Generative KI (Gen AI) könnte Einstiegsjobs positiv beeinflussen, zeigt die neue Studie des Capgemini Research Institute „Gen AI at work: Shaping the future of organizations“. Langfristig könnte Gen AI neue Rollen schaffen, Organisationsstrukturen verändern und Führungsrollen spezialisieren. Gen AI kann Teams voranbringen, die Mensch-KI-Kooperation verbessern. Der Einsatz der Technologie ist jedoch noch gering und steht am Anfang. Die Studie stellt fest, dass den meisten Angestellten die Ausbildung fehlt, um KI-Fähigkeiten zu entwickeln.
Die Mehrheit der Führungskräfte weltweit glaubt, dass Berufseinsteiger eigenverantwortlicher arbeiten werden. In den nächsten drei Jahren könnte sich das Aufgabenprofil von Einstiegsjobs dem mittlerer Positionen annähern. Der Anteil mittlerer Führungspositionen könnte weltweit von 44 Prozent auf 53 Prozent steigen (Deutschland: 38 Prozent auf 52 Prozent). Nur 18 Prozent der Führungskräfte erwarten, dass Gen AI den Anteil mittlerer Führungspositionen reduziert.
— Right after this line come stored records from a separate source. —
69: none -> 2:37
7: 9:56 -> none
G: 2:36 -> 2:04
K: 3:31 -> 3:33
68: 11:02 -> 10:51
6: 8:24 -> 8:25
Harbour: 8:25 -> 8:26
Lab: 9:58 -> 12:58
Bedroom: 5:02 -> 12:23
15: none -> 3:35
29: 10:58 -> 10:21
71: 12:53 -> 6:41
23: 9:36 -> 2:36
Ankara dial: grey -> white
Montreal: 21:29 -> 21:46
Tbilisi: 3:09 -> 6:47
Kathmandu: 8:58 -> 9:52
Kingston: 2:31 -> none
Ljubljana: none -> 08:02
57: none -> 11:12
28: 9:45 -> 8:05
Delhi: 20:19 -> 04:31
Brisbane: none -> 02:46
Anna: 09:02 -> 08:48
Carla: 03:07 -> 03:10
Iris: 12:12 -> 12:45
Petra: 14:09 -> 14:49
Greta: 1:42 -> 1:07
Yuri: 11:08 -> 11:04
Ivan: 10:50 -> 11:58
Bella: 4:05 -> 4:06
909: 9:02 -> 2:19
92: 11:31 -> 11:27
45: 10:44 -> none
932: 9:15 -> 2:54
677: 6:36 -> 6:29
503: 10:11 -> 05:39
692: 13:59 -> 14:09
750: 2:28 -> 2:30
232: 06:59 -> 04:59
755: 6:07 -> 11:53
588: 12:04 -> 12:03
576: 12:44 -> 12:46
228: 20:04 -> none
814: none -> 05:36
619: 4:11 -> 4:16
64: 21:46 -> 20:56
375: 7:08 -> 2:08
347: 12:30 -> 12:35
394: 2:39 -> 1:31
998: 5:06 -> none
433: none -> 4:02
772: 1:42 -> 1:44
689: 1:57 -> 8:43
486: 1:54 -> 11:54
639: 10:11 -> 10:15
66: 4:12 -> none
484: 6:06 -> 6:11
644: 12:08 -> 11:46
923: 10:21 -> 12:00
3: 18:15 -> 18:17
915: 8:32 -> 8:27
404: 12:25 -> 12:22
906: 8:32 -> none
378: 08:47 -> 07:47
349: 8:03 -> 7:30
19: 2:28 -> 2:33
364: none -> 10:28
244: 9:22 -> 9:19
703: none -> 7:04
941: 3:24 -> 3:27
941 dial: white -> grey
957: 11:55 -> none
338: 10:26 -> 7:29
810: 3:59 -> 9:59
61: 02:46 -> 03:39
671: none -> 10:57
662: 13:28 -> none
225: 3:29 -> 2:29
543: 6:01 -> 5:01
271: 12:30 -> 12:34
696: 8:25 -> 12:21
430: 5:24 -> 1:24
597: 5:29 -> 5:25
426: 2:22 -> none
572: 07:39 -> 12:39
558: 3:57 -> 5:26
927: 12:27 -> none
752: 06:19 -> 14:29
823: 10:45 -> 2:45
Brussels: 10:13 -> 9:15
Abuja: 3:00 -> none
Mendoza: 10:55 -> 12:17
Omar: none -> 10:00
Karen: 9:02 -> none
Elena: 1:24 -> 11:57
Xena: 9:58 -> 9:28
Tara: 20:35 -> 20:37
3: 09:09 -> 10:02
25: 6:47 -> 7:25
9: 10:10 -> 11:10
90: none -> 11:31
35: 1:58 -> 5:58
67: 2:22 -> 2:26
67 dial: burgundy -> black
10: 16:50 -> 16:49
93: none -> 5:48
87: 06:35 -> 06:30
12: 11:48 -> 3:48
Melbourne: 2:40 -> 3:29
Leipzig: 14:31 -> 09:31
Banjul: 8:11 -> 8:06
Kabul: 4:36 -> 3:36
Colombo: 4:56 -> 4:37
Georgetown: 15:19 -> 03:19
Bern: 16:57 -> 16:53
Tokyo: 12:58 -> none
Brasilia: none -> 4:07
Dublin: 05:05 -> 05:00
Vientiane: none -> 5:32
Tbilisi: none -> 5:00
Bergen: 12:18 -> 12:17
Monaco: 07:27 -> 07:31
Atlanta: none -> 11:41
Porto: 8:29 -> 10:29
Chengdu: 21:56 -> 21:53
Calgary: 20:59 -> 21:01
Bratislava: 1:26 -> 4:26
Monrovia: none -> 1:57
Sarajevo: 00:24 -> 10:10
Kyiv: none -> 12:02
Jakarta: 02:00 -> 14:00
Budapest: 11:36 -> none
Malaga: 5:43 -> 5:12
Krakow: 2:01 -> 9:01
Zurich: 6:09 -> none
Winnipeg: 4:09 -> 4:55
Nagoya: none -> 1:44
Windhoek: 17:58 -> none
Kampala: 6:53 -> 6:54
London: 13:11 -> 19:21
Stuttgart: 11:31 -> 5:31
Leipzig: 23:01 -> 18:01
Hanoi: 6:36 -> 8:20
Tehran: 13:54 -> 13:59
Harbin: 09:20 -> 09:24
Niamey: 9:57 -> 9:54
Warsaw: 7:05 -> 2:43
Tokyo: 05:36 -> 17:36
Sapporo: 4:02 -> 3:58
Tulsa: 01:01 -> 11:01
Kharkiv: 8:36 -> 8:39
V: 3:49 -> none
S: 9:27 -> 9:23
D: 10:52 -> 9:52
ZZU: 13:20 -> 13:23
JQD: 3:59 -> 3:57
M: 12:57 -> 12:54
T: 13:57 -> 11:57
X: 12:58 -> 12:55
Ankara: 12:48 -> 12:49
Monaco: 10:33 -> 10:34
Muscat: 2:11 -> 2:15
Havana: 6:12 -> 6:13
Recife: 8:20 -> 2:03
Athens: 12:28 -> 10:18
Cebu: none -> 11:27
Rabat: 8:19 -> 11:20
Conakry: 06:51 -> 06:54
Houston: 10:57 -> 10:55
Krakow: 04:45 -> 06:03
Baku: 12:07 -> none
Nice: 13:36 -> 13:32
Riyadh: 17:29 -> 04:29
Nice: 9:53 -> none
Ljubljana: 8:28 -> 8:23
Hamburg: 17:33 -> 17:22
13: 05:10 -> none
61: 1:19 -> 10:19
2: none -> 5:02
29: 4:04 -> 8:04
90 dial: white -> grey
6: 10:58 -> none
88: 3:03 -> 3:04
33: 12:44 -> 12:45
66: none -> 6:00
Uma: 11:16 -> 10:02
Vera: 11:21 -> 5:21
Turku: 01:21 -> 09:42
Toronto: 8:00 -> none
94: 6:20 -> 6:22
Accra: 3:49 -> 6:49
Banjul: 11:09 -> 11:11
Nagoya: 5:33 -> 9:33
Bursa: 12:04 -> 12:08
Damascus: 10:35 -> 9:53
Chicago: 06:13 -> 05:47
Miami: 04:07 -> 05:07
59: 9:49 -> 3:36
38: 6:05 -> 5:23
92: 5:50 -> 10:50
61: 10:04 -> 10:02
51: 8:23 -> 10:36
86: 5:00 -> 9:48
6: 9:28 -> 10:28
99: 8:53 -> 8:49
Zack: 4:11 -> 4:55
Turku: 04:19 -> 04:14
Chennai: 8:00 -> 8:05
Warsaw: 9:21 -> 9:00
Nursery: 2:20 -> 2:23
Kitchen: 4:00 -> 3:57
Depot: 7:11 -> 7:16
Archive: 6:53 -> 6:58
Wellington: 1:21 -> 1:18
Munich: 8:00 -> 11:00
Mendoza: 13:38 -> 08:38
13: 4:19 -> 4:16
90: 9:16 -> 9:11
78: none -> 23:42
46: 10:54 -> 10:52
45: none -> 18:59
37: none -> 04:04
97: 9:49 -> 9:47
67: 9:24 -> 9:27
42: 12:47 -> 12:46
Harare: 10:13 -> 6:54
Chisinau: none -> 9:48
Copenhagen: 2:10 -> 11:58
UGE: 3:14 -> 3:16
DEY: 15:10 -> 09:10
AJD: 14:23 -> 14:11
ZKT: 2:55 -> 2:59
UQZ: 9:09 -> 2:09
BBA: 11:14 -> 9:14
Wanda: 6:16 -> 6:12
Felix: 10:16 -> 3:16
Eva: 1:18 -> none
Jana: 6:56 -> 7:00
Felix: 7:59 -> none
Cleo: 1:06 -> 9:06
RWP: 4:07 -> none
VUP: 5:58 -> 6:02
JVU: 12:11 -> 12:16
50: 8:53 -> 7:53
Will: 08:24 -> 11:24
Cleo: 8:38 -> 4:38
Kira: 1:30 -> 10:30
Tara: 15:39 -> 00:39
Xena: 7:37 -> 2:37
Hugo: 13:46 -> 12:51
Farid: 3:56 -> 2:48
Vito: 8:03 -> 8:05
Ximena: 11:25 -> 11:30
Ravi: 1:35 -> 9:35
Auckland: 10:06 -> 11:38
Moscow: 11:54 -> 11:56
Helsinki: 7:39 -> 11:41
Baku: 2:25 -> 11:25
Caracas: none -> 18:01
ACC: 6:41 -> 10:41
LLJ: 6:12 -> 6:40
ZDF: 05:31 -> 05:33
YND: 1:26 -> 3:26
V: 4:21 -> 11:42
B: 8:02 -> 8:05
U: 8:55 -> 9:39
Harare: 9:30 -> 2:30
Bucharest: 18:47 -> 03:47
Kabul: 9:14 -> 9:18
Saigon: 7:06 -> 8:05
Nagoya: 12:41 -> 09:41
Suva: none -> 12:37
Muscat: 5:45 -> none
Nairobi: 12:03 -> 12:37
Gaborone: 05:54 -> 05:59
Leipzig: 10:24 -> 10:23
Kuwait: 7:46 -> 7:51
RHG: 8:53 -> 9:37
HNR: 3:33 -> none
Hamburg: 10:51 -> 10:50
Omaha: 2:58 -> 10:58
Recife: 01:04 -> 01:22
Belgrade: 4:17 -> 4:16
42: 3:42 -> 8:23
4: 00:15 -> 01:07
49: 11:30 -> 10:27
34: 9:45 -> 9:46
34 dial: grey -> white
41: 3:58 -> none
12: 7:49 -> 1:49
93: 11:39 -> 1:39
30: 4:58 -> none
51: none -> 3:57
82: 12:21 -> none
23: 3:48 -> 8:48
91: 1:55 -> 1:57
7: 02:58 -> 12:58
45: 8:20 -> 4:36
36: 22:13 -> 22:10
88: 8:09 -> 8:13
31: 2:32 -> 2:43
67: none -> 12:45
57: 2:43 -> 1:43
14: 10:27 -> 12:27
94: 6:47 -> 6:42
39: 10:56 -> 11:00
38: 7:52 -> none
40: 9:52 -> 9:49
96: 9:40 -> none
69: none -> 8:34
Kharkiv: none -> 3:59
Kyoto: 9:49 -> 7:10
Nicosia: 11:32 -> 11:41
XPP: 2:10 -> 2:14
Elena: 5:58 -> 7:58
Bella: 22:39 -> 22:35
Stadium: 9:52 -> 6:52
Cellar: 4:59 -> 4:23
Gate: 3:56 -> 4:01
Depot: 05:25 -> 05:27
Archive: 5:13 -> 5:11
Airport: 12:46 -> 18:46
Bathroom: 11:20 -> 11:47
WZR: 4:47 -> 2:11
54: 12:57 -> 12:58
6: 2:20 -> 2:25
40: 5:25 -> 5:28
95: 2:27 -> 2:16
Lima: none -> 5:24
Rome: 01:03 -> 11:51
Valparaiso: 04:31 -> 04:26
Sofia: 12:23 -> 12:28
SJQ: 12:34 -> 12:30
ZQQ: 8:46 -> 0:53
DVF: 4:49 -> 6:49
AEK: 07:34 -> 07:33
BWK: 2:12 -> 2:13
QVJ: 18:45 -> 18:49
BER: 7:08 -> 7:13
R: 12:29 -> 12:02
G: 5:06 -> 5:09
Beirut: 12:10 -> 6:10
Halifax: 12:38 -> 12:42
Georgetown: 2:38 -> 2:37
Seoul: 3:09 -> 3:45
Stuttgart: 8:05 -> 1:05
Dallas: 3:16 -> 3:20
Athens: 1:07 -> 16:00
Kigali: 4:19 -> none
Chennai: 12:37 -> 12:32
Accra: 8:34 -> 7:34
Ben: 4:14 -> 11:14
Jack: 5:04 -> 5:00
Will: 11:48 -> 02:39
„Generative KI entwickelt sich weiter zu einem proaktiven Werkzeug, das nicht nur unterstützt, sondern strategisch mitdenkt“
Mitarbeitende erwarten, dass Gen AI-Tools in den nächsten 12 Monaten eine durchschnittliche Zeitersparnis von 18 Prozent für Berufsanfänger bringen, was die Produktivität steigern könnte. Allerdings müssten auch die Kosten für Gen AI-Tools berücksichtigt werden. 81 Prozent der Befragten aus oberen und mittleren Positionen erwarten neue Rollen auf der Einstiegsebene, wie Datenkurator:innen, KI-Ethikspezialist:innen und Algorithmus-Trainer:innen.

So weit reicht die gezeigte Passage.